Monday, June 12, 2006

'My Theology': I believe, therefore I listen

I believe, therefore I listen. Faith comes from the word in which God comes to speech (Rom 10.17). It is a word which is to the benefit of humanity and the human world, a word in which God attests and promises himself: the gospel. The believer knows God as the one who attests and promises himself in the gospel; the meaning of the word ‘God’ is distorted or missed altogether when it is not defined by the gospel. Even as a word of law, the meaning of the word ‘God’ is only legitimate when it is defined by the gospel. But in the gospel God comes to speech as the one who has come to the world in the person of the man Jesus, in order to define his true divinity in unity with this Jew who, after a short but unforgettable public career, lost his life on the gallows. In the gospel, God comes to speech as the one who he is from everlasting to everlasting.

One should note: God himself comes to speech He himself ‘takes the floor’. Indeed, to his eternal being there belongs language that addresses. No human being can speak from him or herself. But God is the one who does speak from himself. His word is the original expression of his being and the original form of address and, in the unity of both, the word that creates out of nothing. Faith hears this word. It knows itself to be created by this word. It owes itself to the word. Hearing, it comes into existence. And it always returns again to the word which created it. I believe, therefore I listen to the God who speaks out of himself.

—Eberhard Jüngel, Theological Essays II, 6


Jason said...

"In order to define his true divinity in unity with this Jew who, after a short but unforgettable public career, lost his life on the gallows."

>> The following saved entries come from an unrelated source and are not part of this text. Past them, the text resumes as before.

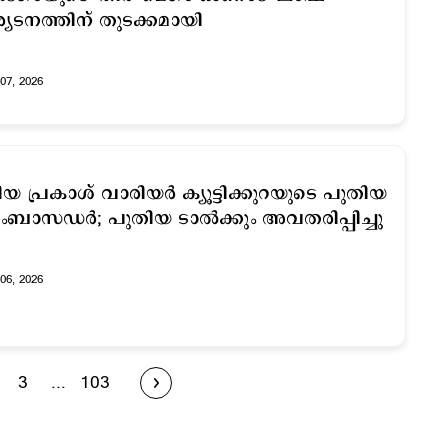
്യടനത്തിന് തുടക്കമായി
07, 2026
ിയ പ്രകാശ് വാരിയര്‍ ക്യൂട്ടിക്കുറയുടെ പുതിയ
അംബാസഡര്‍; പുതിയ ടാൽക്കും അവതരിപ്പിച്ചു
06, 2026
3
...
103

I assume this is a quote from Jungel, but I wonder if it's worthwhile to talk about God revealing Godself in a person dead on the gallows. The resurrected life of Jesus is the only reason the crucifixion of Jesus has any revelatory merit for us. Without it, Jesus is just another criminal on the cross. "The cross without the resurrection is meaningless. The resurrection without the cross is pointless."

D.W. Congdon said...

Thanks for the comment, Jason.

This is probably the area where I would criticize Jüngel first. He does seem, in some respects, to take Bultmann's side on the subject of the resurrection. I don't view Bultmann's position as some absolutely unorthodox position; the issue of metaphor and narrative is important and it may be that Bultmann is more right than wrong. While I side with Barth, I simply wish to propose that Bultmann should not be viewed as discarding with the resurrection. It could be that re-interpretation is necessary.

Now Jüngel is decidedly more ambiguous than Bultmann, and that is because he mediates between Bultmann and Barth. If one compares God as the Mystery of the World with Justification, one gets two rather different portrayals of the resurrection. In GMW, Jüngel seems to define the resurrection as God's identification with the Crucified One, whereas he speaks in far more traditional terms in his later work. It is noticeable to those who have read books from the whole spectrum of Jüngel's career that he began with a more Heideggarian-Bultmannian position and progressed towards a more traditional Lutheran-Barthian position. However, it could just be that he is attempting to be more ecumenical, and so taking the traditional language helps to build bridges among the different communions. This is all up for debate.

What I can assure everyone is that Jüngel is quite profoundly a theologian of resurrection, though first and foremost a theologian of the cross. Jüngel may speak about resurrection in slightly different terms, but he aims for the same, if not far more profound, content.